A conceptual drawing shows part of the planned redevelopment of the former Penn Plaza site, as presented in a preliminary plan submitted to the City of Pittsburgh’s Department of City Planning by LG Realty Advisors and their team.";

The Department of City Planning is reviewing a development plan for the former Penn Plaza site in East Liberty. It's the third version of the Pennley Park South plan to be submitted by owner LG Realty Advisors, Inc.

Since sending in its revised amended preliminary land development plan (RAPLDP) on Feb. 9, there has been a volley of information back and forth.


“We view all of this collaboration as positive,” Lawrence Gumberg, president of LG Realty Advisors, Inc. wrote in an email. He added that in finalizing a tenant mix “time is of the essence,” though the company aims to bring a “productive mix” of tenants to the site.

The nine-acre project is expected to host office and retail space, and to annually generate $500,000 in real estate taxes. LG Realty Advisors expects the first phase of construction to begin this year.

The RAPLDP does not contain final details nor list specific tenants, which is normal for a large development. However, allowable uses include a hotel or motel, a grocery store, educational or classroom space, retail and office space, and others. A grocery store, Whole Foods, was part of PPS’ original plan that was rejected by the Planning Commission in January 2017.

“We very much hope to bring grocery back to the table,” wrote Gumberg.

City Planning is still reviewing the RAPLDP. When the department judges it complete, they have 10 days in which to schedule the first of two public meetings, and six weeks to add it to the Planning Commission agenda.

Gumberg wrote, the company is eager to hear from the community.

“We’d like to learn more about the kinds of jobs and economic opportunities that people are looking for — and share how this new development will help them.”

This is the third time the plan has been submitted for review since the developer, the city, and four neighborhood groups signed a consent order of court in October 2017. The order resolved numerous lawsuits between the parties, and established additional guidelines for the development.

The site is a Transit Revitalization Investment District or TRID, which allows real estate taxes generated by the project to be used for public or private improvements. The consent order directs those dollars to three separate accounts: a Pennley Park South Improvement Account, an Enright Park Improvement Account and an East End Housing Regeneration Account.
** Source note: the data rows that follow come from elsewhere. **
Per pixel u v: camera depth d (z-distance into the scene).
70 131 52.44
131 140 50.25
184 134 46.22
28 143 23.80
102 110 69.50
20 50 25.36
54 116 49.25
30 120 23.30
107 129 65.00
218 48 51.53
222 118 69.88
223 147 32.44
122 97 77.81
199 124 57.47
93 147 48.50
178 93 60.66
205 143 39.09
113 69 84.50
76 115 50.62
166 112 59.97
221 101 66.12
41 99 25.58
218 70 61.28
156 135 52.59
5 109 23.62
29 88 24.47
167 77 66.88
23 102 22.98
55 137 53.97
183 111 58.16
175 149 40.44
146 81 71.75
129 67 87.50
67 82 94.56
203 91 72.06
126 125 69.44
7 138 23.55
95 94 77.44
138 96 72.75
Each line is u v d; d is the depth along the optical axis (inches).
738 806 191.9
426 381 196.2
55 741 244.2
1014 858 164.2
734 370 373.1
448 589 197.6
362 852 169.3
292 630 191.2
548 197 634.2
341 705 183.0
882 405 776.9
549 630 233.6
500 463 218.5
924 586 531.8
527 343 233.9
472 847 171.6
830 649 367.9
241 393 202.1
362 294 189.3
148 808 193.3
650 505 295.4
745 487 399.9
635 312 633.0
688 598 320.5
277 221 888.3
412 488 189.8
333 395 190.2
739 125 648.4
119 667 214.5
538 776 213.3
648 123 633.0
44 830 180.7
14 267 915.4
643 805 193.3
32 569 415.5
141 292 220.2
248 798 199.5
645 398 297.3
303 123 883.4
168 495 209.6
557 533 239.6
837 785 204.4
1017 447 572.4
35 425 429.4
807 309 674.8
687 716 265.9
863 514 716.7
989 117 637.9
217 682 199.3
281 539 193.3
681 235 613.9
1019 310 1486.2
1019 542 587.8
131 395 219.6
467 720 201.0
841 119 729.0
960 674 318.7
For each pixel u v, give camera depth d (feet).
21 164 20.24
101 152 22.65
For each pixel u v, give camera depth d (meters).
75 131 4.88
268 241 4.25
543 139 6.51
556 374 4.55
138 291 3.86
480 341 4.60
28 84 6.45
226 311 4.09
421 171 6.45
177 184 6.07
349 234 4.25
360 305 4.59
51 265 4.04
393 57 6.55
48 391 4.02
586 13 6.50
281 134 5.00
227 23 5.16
Half of the TRID money will go to the Pennley Park South account to repair streets and maintain the project’s infrastructure. Up to $1 million will be used for improvements to Enright Parklet, which will remain publicly owned and publicly accessible. The remaining TRID money, expected to be “in excess of” $2 million, will be used to acquire and develop affordable housing within a one-mile radius of Pennley Park South.

Housing is not planned for the site itself.

Gumberg expects the project to be constructed in two phases, with the first phase beginning in 2018.